Wat ons meteen opvalt, is hoe de zuidoostelijke Alpen hier ‘plots’ beginnen: terwijl de luchthaven op een stuk land ligt dat plat als een vijg is, rijden we plotsklaps bergop, om in Krvavec te belanden. Op 1.450 meter hoogte nemen we de kabelbaan naar het hoogste punt van Krvavec: 1.971 meter. Niet hoog? Neen, niet voor wie Zwitserland of Oostenrijk gewend is. Ook het hoogteverschil is daardoor relatief beperkt: je daalt nooit meer dan 500 meter. Maar het skiën is bijzonder fijn. We glijden over de harde voorjaarssneeuw gemoedelijk naar beneden.
We houden halt net onder een gigantische zendmast. Hier staat een hotel uit de jaren vijftig, midden op de piste. Josip Broz – beter bekend onder zijn titel ‘maarschalk Tito’ – wist waar hij het mooiste uitzicht had, denken we. Hij liet hier een ietwat pompeus aandoend betonnen gebouw neerpoten. Vandaag ligt het naar communisme ruikende hotel er wat verlaten bij. Je kan er een koffie drinken, maar de huidige uitbater van het skiresort van Krvavec – de industriële groep Unitur – vindt maar geen overnemer: de concurrentie van het wat dieper gelegen Hotel Krvavec is bikkelhard. Nu is het oude hotel niet meer dan een curiosum op de skipiste, waar iedereen voorbijglijdt.

Van puin naar barok

In de verte staren we over een bijna duizelig makende oneindige vlakte. Ver voorbij de luchthaven kijken we richting Sloveens binnenland. Nog wat verder ligt Triëste aan de Italiaanse Adriatische Zee. En ten noorden van ons flirten de Alpen met de Oostenrijkse grens. Duidelijk zichtbaar is de Triglav (letterlijk: de ‘driekoppige’): met zijn 2.864 meter de hoogste top van Slovenië, en meteen het nationaal symbool van het land. De drie toppen staan voor verleden, heden en toekomst.

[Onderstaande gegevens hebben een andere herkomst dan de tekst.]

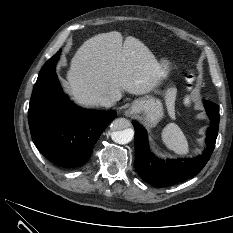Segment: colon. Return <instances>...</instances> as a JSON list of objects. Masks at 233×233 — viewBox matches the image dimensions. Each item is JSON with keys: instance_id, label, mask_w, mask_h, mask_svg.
Instances as JSON below:
<instances>
[{"instance_id": "5ec220e1", "label": "colon", "mask_w": 233, "mask_h": 233, "mask_svg": "<svg viewBox=\"0 0 233 233\" xmlns=\"http://www.w3.org/2000/svg\"><path fill=\"white\" fill-rule=\"evenodd\" d=\"M187 80H188V83H189L190 85H192L193 82H194V80H195V75H194V73H190Z\"/></svg>"}]
</instances>
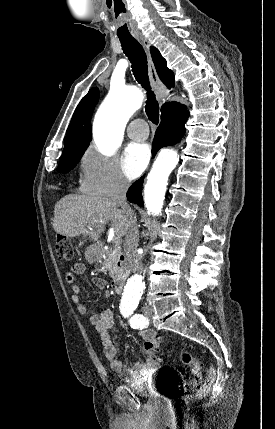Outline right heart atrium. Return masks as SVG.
<instances>
[{"instance_id": "1", "label": "right heart atrium", "mask_w": 275, "mask_h": 429, "mask_svg": "<svg viewBox=\"0 0 275 429\" xmlns=\"http://www.w3.org/2000/svg\"><path fill=\"white\" fill-rule=\"evenodd\" d=\"M81 187L88 194L112 196L125 191L129 180L115 157L107 156L95 148H88L80 159Z\"/></svg>"}]
</instances>
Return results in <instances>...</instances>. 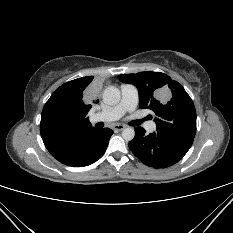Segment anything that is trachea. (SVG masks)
<instances>
[{
	"label": "trachea",
	"instance_id": "1",
	"mask_svg": "<svg viewBox=\"0 0 233 233\" xmlns=\"http://www.w3.org/2000/svg\"><path fill=\"white\" fill-rule=\"evenodd\" d=\"M144 120H147V118L142 119V120L131 121V122H130V125H131V126H138V125H140Z\"/></svg>",
	"mask_w": 233,
	"mask_h": 233
}]
</instances>
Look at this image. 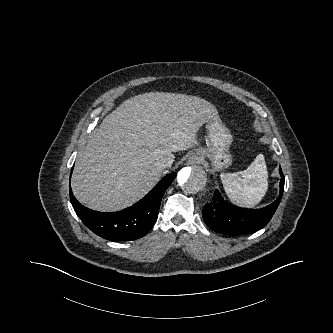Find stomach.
<instances>
[{
    "mask_svg": "<svg viewBox=\"0 0 333 333\" xmlns=\"http://www.w3.org/2000/svg\"><path fill=\"white\" fill-rule=\"evenodd\" d=\"M208 142L206 148H201L203 156L210 158L211 163L216 170L228 167L232 162L228 147L232 142V135L222 124L221 120L213 121L207 124Z\"/></svg>",
    "mask_w": 333,
    "mask_h": 333,
    "instance_id": "0dacf381",
    "label": "stomach"
}]
</instances>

Skiën in Krvavec is leuk, gemoedelijk, familiaal. Maar ook wie het wat sportiever wil, komt hier goed terecht. Het skigebied van oude opa Tito zou wat modernere liften kunnen gebruiken, maar op zich is dat niet erg. Te veel liften zouden ervoor zorgen dat het eerder kleine gebied overbelast wordt. Op zaterdagen met sneeuw en mooi weer komen hele horden Slovenen naar Krvavec om een dagje te skiën. En te druk willen ze het nu ook weer niet.

 

Maar laten we het wat minder ver zoeken. De 30 kilometer aan skipistes hebben we snel verorberd. We springen de auto in en rijden naar Ljubljana. We lopen het kleine, historische centrum binnen en zijn aangenaam verrast: de hoofdstad Ljubljana – ongeveer zo groot als Gent – is een verborgen parel. Nauwelijks bekend als citytripbestemming, en dat is helemaal ten onrechte.
Onze gids Martin spreekt alsof hij een Italiaan is: ratelend en zonder te pauzeren. Hij raakt nauwelijks uitgeput in zijn liefdesbetuigingen voor zijn stad. ‘Ljubljana kende een grote aardbeving in 1511. Daardoor zijn alle vroegere historische sporen uitgewist, en vind je hier geen gotiek maar wel enorm veel barokke gebouwen.’ De pompeuze maar uiterst mooie Sint-Niklaaskathedraal uit 1701 is daar een mooi voorbeeld van. In 1895 werd de stad een tweede keer getroffen door een aardbeving. ‘De wederopbouw gebeurde hoofdzakelijk in art nouveau, met veel gewapend beton om de stad beter te beschermen.’ Jože Plečnik (leerling van de bekende Otto Wagner uit Wenen) was daarbij de beroemde architect die de stad mee haar nieuwe vorm gaf.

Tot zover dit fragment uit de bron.